Parallel transport (extremely simplified)

The purpose of this article is to explain the concept of "parallel transport" in an easily understandable way. This may result in some oversimplification or slightly inaccurate details, so I encourage you to research further from more reliable sources afterwards.

This article will not include the underlying mathematical equations, but will instead focus on helping you understand the concept itself using plain language.

A curved line

A curved line with protruding vectors

The above illustration shows a 2-dimensional space with a curved line. I apologize for the lack of technical detail and accuracy.

Point A represents the start of the line and point B represents the end of the line.
The red line protruding from point A represents the primary vector, which we want to move from point A to point B.
The green line shows point A's tangent. In other words, its direction vector.
The small blue curve between the primary vector and the tangent is simply the angle between the two vectors.

As we move along the curve, both the tangent and the primary vector will change.
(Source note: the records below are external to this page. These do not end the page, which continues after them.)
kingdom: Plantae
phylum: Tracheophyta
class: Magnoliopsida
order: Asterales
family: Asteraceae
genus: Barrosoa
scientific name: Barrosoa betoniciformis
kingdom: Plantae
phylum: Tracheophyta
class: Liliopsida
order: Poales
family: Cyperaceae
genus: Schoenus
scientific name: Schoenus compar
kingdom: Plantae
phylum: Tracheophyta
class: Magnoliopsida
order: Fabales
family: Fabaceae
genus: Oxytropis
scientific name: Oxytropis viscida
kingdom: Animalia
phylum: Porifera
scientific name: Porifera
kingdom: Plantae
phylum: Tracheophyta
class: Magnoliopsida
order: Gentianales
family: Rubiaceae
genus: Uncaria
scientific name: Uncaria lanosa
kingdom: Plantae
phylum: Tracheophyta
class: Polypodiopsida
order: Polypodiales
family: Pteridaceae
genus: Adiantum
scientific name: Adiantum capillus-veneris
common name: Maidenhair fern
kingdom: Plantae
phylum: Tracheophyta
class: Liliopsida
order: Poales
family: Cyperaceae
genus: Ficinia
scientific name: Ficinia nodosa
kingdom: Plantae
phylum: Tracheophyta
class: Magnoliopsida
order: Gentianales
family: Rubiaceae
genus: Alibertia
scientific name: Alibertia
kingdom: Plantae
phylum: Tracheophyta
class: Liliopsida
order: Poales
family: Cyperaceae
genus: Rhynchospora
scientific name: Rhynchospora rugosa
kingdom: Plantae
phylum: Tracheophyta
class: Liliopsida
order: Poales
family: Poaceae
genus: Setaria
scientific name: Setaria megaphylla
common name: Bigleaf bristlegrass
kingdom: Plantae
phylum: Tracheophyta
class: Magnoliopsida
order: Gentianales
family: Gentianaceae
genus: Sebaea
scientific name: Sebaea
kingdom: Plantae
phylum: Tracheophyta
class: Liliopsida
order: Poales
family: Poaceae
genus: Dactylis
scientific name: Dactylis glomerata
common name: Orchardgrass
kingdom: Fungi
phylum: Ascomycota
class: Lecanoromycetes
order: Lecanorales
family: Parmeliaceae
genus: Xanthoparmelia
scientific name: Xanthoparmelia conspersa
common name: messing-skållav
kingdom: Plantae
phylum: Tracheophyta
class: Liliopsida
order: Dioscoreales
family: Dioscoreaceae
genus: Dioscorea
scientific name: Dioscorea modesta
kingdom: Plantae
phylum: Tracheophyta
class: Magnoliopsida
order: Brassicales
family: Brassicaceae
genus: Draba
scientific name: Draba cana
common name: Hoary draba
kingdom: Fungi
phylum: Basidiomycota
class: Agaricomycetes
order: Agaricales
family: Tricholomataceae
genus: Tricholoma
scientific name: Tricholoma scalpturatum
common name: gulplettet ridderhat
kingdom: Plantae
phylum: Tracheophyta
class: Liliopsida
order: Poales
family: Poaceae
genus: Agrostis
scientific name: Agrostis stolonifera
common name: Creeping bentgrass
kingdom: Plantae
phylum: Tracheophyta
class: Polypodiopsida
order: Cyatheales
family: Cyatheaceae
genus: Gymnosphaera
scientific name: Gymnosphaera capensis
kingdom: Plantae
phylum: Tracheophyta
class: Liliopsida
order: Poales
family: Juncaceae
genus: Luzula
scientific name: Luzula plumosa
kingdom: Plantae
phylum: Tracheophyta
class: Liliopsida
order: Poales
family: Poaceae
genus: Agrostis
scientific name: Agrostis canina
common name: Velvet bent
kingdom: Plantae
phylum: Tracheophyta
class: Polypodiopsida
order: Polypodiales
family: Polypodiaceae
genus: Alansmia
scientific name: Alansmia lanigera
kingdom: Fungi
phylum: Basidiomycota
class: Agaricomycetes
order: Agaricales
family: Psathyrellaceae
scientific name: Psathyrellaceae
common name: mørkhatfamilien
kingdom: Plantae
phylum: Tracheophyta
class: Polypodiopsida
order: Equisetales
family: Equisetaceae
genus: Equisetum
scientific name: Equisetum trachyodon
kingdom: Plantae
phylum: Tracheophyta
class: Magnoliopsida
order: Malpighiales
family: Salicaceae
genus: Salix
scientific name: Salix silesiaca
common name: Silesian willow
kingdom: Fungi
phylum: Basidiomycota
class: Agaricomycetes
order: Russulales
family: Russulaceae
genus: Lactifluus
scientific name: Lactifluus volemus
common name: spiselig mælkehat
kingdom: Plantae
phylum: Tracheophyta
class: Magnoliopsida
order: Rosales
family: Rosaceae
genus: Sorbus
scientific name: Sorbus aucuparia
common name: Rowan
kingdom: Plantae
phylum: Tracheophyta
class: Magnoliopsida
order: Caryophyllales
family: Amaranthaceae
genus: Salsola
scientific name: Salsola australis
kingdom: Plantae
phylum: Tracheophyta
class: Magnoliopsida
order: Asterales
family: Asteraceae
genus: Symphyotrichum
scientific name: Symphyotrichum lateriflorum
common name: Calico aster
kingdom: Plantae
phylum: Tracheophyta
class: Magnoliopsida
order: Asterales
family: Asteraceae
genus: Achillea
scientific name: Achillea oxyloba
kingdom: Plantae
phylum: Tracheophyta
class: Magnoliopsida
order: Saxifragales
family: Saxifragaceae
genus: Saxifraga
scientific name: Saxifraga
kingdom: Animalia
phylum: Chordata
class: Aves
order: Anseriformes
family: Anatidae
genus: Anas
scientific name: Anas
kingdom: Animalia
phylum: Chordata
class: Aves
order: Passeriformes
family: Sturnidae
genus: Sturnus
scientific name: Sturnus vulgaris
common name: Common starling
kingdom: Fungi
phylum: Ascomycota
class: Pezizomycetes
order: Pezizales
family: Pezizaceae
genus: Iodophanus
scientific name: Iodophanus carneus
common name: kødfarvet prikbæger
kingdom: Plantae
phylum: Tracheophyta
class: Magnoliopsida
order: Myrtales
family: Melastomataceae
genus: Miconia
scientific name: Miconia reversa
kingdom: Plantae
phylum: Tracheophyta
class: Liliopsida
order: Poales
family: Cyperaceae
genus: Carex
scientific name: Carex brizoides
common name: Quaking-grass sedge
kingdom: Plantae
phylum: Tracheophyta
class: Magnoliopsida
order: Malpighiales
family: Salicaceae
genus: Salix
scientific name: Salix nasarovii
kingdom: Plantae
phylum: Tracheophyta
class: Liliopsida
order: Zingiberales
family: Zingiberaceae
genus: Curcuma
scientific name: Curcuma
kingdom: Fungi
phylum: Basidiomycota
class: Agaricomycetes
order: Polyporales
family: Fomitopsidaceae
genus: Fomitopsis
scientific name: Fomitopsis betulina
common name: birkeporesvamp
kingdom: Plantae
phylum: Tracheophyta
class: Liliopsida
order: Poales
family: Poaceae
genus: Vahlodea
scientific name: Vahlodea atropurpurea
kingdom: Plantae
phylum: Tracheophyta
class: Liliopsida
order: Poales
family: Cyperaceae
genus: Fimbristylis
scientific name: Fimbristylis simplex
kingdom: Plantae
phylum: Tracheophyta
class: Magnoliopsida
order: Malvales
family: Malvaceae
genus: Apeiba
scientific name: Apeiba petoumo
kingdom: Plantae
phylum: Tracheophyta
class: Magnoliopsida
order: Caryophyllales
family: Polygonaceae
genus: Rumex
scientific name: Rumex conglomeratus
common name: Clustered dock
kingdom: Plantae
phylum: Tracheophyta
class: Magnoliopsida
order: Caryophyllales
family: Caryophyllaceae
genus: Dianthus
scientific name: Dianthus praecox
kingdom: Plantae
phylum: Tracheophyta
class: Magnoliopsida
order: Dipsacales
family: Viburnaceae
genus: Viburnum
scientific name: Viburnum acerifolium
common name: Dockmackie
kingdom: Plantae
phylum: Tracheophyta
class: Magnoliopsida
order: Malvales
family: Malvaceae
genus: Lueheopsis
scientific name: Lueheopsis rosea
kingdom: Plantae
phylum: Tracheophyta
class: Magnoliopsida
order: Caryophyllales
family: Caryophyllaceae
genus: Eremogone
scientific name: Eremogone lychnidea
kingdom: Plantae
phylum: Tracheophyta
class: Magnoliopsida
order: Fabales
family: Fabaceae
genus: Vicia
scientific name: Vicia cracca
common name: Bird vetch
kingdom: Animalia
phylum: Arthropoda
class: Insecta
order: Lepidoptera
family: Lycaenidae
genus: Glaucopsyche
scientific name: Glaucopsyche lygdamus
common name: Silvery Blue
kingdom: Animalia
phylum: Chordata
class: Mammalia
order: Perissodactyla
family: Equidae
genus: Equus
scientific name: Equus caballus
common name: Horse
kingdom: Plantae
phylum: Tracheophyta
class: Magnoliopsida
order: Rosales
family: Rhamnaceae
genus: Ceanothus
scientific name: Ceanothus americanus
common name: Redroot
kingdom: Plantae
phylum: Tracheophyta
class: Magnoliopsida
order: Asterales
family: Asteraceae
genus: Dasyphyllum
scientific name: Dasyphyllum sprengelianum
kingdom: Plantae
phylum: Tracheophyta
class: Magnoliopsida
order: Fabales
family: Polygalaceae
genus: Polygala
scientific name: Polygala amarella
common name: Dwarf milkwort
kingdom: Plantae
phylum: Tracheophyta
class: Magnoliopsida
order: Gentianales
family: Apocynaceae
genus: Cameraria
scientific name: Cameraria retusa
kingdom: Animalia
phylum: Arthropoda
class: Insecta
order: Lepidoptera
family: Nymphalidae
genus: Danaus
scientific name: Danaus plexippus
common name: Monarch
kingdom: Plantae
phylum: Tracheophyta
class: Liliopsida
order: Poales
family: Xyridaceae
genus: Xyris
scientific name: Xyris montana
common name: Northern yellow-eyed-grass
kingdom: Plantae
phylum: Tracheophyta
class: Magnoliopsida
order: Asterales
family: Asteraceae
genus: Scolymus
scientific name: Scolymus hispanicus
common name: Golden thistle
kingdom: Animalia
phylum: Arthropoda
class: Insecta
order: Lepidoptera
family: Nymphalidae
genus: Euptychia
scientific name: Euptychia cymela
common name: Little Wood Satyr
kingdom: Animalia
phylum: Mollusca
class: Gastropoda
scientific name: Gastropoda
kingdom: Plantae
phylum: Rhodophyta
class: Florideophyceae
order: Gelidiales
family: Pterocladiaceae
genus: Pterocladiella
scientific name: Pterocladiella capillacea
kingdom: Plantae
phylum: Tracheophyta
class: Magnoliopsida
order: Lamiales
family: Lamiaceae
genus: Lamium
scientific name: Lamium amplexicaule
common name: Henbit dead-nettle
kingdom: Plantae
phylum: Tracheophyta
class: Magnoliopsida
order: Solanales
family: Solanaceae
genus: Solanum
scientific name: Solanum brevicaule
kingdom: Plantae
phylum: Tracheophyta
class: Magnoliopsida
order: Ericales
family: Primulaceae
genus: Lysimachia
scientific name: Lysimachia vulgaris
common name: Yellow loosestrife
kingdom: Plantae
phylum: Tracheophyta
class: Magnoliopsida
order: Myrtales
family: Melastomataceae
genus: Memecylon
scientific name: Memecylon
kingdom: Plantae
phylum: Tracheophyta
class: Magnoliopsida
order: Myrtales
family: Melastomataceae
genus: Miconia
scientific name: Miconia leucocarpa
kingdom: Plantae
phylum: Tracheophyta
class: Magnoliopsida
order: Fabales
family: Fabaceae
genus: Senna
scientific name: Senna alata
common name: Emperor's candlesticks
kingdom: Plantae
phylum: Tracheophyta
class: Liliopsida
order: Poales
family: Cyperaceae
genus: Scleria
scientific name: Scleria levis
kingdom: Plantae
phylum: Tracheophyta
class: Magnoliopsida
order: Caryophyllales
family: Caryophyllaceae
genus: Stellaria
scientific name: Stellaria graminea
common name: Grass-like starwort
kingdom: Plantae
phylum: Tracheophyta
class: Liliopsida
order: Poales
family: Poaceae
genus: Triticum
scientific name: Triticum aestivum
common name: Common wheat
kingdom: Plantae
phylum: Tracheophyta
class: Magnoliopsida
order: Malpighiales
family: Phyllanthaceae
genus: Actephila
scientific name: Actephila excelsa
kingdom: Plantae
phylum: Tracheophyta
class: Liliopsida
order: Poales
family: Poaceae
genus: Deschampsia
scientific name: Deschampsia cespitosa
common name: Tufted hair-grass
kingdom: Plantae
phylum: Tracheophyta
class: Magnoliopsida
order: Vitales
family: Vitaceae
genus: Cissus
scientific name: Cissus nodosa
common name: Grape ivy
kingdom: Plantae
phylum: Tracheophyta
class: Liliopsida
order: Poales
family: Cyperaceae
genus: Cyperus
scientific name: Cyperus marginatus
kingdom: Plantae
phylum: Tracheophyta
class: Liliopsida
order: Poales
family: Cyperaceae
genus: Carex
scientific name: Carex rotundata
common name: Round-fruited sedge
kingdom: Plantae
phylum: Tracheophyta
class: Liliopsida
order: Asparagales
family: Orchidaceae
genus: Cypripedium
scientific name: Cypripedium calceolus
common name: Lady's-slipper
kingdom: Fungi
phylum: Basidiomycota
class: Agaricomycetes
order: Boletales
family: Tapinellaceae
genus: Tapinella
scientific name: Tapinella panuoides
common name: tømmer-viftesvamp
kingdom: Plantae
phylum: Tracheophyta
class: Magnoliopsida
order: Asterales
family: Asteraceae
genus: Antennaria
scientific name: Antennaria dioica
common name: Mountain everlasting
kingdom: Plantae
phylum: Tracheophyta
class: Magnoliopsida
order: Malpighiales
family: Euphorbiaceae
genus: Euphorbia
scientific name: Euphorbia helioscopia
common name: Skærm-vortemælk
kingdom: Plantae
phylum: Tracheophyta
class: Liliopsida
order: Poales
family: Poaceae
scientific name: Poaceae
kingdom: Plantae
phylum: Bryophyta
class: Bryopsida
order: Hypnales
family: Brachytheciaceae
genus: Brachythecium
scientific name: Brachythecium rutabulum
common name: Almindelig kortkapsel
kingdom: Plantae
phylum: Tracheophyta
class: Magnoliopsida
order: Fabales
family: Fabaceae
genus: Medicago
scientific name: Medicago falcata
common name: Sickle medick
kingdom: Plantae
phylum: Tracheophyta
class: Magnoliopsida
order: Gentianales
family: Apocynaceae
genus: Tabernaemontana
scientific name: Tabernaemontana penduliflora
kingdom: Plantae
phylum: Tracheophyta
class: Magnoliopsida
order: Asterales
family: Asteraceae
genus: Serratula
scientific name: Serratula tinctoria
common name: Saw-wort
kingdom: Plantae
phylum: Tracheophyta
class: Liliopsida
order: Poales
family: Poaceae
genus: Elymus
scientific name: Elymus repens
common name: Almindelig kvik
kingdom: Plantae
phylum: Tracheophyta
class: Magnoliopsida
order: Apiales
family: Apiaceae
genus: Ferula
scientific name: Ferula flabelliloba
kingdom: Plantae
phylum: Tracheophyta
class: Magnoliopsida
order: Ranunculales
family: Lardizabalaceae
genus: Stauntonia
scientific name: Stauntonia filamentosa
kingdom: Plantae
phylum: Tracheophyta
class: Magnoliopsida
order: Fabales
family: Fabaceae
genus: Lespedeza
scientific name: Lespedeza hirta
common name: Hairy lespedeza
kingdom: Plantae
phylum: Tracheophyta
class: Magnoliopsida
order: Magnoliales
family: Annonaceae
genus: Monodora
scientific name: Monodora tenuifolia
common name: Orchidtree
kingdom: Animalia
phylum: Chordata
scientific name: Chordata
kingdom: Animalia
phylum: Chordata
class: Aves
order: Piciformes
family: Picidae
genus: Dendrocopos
However, we can use the angle and the tangent vector (which can be calculated) to find the value of the primary vector relative to our point on the curve. This is illustrated at the halfway point of the line, and at the end of the line.

A more detailed example

Below is a more detailed visual example, courtesy of Wikimedia Commons.

A globe with 3 curved lines connecting in a loop

The above example consists of 3 different curves: A-N, N-B, and B-A in that order.

The tangent, and the angle between the vector and the tangent, is not shown here. Note that angle a is not the angle between the vector and tangent, so do not be confused.

The vector is represented with an arrow. As the vector moves along a curve, the angle between it and the tangent remains the same, even if the tangent is not represented. When the vector along line A-N reaches point N, it is that final vector, which is reused on the N-B line. Particularly, the angle between the final vector on A-N and tangent of point N on N-B, is used to find the vector on N-B. This is why the vector arrows shown on line N-B are facing a completely different direction.

This is easier to see at the end of line N-B, on point B, where the final vector is shown. Once the vector passes onto line B-A and transports the vector along it, it arrives back where it started, on point A. Notice that the vector is different.

All of this also applies to 2-dimensional paths along 3-dimensional topology/geometry. This is technically shown on the globe above, but for a more complex shape, see the right image on the illustration below ("borrowed" from here).

An example with a straight line and a complex shape with a curved line along it


I hope this article has helped you understand the underlying concept of parallel transport. Remember that the concept does extend significantly beyond what I have mentioned here, and that I encourage you to do more research on your own.